**Directions:** Update the stretch of the Stream-X module page from "Building Stream-X" through "when explicitly enabled.", swapping "explicitly enabled" for "specifically requested".

**Given text:**
Skip to content

Reinforcement Learning (Stream-X Module)

The Stream-X module provides streaming reinforcement learning algorithms built on the Autograd core. These algorithms learn online from single transitions without replay buffers.

Overview

Algorithm Description Actions
StreamAC Actor-Critic with eligibility traces Continuous / Discrete
StreamQ Online Q-learning Discrete
StreamSARSA On-policy SARSA Discrete
Component Description
ObGD Overshooting-bounded optimizer for RL
Normalizers Running-stats observation normalization
Reward Scaling Adaptive reward scaling

Building Stream-X

./install.sh --with-stream-x
# Or via CMake:
cmake .. -DAUTOGRAD_BUILD_STREAM_X=ON

Sources are in examples/stream_x/src/ and are only built when explicitly enabled.


Algorithms

StreamAC (Actor-Critic)

**Dataset records:**

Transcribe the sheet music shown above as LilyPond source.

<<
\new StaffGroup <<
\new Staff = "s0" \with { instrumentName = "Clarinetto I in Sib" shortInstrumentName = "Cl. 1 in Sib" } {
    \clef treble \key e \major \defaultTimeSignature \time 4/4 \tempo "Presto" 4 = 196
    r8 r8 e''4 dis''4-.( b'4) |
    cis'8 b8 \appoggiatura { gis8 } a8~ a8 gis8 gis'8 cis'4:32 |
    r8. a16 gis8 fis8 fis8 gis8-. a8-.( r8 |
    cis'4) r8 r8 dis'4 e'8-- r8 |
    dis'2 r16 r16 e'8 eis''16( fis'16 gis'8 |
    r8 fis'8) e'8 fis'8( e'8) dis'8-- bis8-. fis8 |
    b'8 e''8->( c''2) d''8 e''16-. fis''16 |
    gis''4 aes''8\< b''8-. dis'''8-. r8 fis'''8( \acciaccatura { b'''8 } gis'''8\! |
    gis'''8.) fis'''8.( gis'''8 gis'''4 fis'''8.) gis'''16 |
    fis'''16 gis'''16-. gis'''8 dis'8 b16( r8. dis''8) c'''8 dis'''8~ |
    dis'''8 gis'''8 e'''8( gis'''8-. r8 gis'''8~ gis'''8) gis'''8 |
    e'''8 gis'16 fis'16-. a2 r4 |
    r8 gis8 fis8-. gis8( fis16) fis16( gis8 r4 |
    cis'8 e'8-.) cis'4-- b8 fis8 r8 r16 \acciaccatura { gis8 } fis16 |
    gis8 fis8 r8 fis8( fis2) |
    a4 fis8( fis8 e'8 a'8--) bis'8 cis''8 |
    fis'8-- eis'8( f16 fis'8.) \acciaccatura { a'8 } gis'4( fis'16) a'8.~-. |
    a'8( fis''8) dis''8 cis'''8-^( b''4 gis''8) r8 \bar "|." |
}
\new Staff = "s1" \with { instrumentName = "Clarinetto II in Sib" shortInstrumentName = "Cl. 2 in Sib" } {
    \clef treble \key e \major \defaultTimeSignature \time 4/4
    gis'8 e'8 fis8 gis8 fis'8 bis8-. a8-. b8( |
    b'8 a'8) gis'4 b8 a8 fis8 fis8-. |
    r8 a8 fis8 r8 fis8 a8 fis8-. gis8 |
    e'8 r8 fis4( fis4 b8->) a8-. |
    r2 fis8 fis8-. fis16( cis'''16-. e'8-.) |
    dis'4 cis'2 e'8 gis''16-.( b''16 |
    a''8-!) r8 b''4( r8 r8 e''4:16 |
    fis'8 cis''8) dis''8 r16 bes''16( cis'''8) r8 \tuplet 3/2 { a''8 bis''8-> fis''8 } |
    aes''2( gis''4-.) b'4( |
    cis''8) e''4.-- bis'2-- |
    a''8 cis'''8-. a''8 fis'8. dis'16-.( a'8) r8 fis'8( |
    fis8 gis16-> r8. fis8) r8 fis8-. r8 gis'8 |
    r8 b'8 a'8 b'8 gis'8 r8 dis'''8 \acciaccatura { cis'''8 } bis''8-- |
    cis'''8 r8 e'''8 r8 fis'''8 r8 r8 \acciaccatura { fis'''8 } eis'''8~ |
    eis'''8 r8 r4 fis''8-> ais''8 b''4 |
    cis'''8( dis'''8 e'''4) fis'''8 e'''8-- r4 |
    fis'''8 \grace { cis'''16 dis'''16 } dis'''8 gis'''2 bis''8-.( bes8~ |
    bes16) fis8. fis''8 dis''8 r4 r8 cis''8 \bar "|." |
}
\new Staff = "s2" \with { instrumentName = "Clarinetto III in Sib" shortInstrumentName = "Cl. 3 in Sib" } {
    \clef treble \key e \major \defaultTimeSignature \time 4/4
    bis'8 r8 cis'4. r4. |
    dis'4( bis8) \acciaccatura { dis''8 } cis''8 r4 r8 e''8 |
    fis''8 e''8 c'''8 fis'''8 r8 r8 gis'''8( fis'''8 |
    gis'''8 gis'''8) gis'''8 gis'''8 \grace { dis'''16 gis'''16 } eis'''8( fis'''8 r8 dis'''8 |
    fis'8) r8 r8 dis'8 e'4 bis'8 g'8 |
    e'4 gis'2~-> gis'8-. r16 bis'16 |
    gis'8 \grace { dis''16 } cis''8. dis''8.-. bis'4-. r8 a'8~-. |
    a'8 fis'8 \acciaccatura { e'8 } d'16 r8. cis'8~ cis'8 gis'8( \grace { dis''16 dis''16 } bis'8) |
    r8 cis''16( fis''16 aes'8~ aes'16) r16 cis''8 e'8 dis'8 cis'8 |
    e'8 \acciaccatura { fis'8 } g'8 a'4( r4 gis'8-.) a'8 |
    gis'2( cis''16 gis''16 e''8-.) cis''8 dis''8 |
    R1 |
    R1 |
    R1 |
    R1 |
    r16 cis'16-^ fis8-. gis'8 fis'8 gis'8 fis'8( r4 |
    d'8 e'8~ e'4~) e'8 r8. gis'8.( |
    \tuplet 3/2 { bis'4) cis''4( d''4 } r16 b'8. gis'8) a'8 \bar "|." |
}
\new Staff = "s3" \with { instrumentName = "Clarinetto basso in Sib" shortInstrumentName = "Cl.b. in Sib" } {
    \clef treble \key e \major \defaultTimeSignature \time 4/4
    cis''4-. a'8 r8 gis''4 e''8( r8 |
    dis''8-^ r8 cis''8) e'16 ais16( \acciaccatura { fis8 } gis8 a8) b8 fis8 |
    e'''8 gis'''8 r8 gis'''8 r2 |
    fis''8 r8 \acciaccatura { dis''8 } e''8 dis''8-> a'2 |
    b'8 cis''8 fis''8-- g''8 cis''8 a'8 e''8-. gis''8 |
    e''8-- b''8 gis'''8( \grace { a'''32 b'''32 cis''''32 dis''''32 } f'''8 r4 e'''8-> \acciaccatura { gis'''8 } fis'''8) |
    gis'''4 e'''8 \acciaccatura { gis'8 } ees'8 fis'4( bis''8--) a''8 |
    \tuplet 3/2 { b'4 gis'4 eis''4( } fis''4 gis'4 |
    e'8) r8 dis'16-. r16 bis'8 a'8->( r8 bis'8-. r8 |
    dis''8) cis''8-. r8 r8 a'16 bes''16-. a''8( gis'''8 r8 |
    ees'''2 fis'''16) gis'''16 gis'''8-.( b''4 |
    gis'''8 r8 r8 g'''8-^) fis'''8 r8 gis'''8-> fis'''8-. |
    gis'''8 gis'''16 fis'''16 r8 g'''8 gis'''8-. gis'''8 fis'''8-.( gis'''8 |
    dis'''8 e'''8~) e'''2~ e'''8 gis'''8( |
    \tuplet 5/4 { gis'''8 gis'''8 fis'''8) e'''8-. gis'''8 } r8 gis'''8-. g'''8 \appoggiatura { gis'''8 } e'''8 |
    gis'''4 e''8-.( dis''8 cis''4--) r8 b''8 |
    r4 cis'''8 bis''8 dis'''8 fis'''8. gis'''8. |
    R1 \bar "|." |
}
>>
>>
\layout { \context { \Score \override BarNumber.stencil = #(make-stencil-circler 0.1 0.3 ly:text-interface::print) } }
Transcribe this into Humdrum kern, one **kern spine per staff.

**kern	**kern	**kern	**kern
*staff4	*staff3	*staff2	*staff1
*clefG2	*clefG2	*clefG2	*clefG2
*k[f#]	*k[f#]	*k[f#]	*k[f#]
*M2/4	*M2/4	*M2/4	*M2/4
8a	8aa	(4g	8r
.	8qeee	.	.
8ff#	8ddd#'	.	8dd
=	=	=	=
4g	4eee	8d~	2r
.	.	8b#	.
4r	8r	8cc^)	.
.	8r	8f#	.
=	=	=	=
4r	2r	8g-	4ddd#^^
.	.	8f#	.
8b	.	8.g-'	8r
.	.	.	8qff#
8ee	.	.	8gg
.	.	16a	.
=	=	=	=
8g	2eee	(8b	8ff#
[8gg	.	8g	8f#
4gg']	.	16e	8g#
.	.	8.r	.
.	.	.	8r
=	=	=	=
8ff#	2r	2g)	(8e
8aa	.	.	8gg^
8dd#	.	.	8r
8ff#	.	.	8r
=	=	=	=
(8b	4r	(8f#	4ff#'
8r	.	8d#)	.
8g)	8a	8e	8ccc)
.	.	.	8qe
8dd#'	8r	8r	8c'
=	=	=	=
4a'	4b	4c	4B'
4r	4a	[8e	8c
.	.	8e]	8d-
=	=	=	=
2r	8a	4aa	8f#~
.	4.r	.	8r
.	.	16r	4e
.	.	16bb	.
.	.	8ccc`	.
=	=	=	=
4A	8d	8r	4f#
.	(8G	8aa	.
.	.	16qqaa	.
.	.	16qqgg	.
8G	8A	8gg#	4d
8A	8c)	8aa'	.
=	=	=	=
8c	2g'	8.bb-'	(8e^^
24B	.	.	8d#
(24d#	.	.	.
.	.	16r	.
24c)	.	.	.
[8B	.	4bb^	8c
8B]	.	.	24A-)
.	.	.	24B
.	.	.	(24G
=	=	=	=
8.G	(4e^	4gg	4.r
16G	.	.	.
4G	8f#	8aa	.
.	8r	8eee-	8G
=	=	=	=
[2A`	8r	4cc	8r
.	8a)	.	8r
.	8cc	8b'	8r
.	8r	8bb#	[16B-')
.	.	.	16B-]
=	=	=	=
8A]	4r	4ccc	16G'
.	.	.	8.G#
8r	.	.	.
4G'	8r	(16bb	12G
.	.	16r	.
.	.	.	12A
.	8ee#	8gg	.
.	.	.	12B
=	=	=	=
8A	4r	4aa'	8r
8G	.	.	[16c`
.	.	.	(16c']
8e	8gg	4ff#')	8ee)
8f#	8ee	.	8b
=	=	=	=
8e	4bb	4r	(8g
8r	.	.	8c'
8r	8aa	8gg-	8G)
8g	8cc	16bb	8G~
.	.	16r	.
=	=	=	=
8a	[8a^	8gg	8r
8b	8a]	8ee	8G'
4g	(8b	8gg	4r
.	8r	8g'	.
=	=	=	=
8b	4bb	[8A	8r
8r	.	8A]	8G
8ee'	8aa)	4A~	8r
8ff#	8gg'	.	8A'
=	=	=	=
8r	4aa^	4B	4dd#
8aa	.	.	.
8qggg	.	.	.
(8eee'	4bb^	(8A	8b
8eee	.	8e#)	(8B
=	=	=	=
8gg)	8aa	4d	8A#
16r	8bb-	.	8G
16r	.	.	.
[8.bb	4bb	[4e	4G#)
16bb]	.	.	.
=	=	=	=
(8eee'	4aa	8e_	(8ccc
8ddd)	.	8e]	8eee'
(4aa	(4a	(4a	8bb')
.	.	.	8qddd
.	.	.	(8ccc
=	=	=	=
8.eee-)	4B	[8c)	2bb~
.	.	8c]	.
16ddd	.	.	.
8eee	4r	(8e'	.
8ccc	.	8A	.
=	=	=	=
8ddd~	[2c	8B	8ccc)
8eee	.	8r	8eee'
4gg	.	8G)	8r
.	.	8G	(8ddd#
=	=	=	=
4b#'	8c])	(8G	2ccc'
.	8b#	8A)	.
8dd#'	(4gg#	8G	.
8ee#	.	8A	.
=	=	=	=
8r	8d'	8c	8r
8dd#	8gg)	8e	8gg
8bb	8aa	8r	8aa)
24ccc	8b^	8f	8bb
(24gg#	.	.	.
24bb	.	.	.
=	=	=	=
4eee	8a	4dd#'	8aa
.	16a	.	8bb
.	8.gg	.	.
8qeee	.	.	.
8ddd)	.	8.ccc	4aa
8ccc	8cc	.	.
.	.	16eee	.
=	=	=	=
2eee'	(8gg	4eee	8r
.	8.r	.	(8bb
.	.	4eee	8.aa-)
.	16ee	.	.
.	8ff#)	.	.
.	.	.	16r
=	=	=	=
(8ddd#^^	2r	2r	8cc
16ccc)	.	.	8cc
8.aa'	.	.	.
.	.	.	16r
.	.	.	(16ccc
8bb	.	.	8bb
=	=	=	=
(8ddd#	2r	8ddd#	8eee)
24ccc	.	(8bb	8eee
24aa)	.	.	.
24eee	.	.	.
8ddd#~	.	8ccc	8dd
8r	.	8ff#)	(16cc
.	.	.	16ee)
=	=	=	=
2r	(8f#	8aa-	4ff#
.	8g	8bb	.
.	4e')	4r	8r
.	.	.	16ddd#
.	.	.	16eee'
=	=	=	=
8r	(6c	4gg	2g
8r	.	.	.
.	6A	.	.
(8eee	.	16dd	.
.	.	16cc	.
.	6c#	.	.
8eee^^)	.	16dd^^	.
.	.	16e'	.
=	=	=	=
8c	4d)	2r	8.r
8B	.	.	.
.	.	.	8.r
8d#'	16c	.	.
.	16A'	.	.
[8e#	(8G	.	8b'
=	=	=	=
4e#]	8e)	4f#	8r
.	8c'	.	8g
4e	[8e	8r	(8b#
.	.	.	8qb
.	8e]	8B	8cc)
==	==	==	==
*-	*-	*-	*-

**Written solution:**
Building Stream-X

./install.sh --with-stream-x
# Or via CMake:
cmake .. -DAUTOGRAD_BUILD_STREAM_X=ON

Sources are in examples/stream_x/src/ and are only built when specifically requested.